New Zealand's next general election is in September. With the 2011 turnout (74%) the third lowest in a century, political groups are working hard to increase youth enrolment, turnout on the day and political engagement in general. And they're not afraid of using cartoon sheep where necessary. Bonus: record levels of political billboard vandalism.

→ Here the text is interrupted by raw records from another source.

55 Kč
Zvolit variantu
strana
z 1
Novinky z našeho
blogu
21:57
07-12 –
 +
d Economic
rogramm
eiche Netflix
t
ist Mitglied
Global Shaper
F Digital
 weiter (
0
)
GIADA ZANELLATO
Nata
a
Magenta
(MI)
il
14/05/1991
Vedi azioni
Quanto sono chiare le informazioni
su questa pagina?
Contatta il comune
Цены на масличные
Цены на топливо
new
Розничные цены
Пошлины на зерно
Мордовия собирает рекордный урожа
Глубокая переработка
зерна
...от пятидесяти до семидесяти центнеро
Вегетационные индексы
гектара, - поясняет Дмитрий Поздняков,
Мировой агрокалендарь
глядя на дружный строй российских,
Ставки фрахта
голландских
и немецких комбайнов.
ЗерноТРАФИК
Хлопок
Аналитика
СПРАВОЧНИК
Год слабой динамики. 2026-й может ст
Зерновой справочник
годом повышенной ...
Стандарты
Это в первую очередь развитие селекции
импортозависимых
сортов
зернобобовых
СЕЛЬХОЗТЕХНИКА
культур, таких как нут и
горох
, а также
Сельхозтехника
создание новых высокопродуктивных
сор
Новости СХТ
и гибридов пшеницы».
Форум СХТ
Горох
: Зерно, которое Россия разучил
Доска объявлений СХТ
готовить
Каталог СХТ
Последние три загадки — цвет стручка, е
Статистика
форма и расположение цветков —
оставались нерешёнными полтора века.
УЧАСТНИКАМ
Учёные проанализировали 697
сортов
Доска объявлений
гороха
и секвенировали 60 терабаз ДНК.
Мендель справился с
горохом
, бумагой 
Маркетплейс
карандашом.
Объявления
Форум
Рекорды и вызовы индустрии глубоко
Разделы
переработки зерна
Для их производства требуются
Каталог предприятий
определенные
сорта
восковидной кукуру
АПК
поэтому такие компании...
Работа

posted by superfish at 3:19 AM PST - 49 comments

A chassis in stasis

The closure of the Hindustan Motors factory in Uttarapara, West Bengal, is the end of an era in Indian history. The Ambassador is the perfect example of all that was wrong with Indian policy towards industrialization, manufacturing and business. Protectionism and the license raj created a seller's market where people waited years to buy a car. Until liberalization in the 1990s, the Amby hadn't known any real competition, and there was no pressure to either modernize or improve quality. None of this mattered, at least we had a car. And there wasn't any other quite like it in the world. RIP, motor gadi.